(Reuters) -The state of the U.S. housing market should help guide the Federal Reserve as it sets monetary policy and there appears no let-up in sight for higher home costs, Fed Governor Christopher Waller said on Thursday.
“With housing costs gaining an ever-larger weight in the inflation Americans experience, I will be looking even more closely at real estate to judge the appropriate stance of monetary policy,” Waller said in prepared remarks for a webinar on housing organized by Tel Aviv University and Rutgers University.
He noted that real estate comprises a big share of key inflation gauges as well as making a sizeable contribution to gross domestic product.
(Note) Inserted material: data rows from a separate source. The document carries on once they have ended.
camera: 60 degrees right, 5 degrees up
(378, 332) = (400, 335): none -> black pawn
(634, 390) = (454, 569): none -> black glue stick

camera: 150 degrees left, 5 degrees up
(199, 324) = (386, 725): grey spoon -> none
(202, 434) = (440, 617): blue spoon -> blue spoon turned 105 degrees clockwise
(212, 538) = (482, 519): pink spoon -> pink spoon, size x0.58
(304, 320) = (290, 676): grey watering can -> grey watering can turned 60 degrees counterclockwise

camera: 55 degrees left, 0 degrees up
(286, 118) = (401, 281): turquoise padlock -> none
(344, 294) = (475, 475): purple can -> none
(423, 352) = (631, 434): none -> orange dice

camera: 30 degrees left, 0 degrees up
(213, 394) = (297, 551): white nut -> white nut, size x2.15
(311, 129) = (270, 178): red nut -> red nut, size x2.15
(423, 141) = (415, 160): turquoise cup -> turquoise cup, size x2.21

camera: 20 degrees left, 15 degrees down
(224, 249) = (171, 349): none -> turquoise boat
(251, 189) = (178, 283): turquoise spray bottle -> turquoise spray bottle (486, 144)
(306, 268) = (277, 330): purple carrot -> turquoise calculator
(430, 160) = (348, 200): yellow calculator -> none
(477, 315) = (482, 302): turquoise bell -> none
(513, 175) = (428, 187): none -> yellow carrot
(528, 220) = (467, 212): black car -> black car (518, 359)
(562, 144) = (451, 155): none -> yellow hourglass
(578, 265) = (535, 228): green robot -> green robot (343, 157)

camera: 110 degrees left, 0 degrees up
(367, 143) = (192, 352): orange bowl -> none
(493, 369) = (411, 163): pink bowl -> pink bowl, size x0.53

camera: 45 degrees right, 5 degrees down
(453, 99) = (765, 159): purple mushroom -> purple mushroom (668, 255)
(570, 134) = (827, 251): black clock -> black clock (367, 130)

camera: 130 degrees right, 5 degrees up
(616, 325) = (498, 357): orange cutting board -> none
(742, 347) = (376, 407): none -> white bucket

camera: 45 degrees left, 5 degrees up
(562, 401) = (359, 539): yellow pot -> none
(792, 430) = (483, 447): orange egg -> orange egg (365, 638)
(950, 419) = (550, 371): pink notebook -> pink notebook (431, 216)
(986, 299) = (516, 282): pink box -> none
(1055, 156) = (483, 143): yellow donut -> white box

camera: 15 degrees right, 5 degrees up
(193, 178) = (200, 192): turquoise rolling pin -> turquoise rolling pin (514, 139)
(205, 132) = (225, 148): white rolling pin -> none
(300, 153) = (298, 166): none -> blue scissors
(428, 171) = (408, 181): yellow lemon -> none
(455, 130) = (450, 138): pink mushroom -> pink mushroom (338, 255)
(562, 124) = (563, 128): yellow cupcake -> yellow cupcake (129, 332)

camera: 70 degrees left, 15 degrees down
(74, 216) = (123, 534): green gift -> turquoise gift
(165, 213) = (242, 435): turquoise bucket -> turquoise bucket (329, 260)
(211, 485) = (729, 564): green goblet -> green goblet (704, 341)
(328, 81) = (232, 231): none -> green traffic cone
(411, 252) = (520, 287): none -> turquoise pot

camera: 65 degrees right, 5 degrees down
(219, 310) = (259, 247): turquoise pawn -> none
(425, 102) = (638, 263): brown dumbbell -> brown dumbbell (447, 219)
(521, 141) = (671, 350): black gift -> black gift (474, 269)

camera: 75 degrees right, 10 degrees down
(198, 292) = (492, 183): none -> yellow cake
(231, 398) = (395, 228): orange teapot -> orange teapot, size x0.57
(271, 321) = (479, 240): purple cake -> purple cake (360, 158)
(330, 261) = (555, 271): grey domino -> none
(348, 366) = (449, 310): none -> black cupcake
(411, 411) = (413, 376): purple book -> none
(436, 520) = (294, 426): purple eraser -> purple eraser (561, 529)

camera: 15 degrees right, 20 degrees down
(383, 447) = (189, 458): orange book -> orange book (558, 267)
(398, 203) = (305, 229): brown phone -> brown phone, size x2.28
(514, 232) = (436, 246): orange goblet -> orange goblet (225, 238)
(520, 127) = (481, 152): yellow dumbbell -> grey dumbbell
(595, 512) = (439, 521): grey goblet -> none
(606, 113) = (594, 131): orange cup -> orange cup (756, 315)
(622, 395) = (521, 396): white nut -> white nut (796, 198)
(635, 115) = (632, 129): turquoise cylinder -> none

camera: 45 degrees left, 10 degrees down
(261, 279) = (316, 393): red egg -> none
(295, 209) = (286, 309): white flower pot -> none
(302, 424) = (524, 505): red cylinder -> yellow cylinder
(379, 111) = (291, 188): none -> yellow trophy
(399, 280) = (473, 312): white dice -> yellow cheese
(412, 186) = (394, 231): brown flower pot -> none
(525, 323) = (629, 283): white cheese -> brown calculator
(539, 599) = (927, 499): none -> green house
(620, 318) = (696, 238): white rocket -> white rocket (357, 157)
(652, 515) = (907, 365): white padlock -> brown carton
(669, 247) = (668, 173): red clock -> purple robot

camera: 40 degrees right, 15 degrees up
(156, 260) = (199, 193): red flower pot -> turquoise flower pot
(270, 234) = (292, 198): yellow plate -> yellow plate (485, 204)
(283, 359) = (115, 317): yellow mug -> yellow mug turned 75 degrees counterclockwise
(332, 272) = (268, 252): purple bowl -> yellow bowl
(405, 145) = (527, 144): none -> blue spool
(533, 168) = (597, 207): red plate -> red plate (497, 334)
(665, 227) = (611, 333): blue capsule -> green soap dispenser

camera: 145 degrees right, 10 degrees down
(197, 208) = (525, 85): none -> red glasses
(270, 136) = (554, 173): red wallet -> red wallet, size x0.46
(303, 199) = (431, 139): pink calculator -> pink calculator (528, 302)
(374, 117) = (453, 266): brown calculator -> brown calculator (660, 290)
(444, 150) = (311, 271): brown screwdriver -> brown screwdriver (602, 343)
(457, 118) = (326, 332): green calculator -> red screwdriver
Measures of market rent have risen more than 6.5% over the past two years while house prices are up a cumulative 35% since the beginning of the COVID-19 pandemic, according to the Zillow Home Value Index.
Waller also said he hoped some pandemic-specific factors pushing up home prices and rents would ease in the next year or so, but cautioned that overall rising costs in the “red-hot” housing market are due to demand far exceeding supply and are not fueled by excessive leverage or easy lending.
The Fed’s more aggressive posture towards inflation is already having a substantial effect on consumer borrowing costs, which could help to rein in some of the homebuying frenzy.
“We’re just trying to eliminate some of the excess demand in housing,” Waller said about the Fed’s plans to raise its benchmark short-term interest rate to almost 2% this year.
Interest rates on the most popular U.S. home loan – the 30-year fixed-rate mortgage – shooting to a three-year high of 4.5% last week, according to Mortgage Bankers Association data.
Mortgage rates have climbed by 1.17 percentage points since the start of the year, their fastest increase since the summer of 2003.
Waller did not specifically address the general U.S. economic outlook or monetary policy in his speech. In an interview last week, Waller said economic data suggests the central bank should do a bigger interest rate hike in the next two policy meetings to begin to tame inflation, which at above 6% is more than three times the Fed’s target.
Only economic uncertainty caused by Russia’s invasion of Ukraine prevented Waller from supporting the larger half-percentage-point increase he had been advocating for ahead of the Fed’s last policy meeting.
Fed policymakers raised the benchmark overnight interest rate by a quarter of a percentage point from the near-zero level on March 16 as they began to close the chapter on loose monetary policy measures put in place to bolster the economy through the pandemic.
But since then, Fed Chair Jerome Powell and several other central bank policymakers have indicated an increasing willingness to raise rates by 50 basis points when they gather again on May 3-4, at which time they may also begin to reduce the Fed’s nearly $9 trillion balance sheet.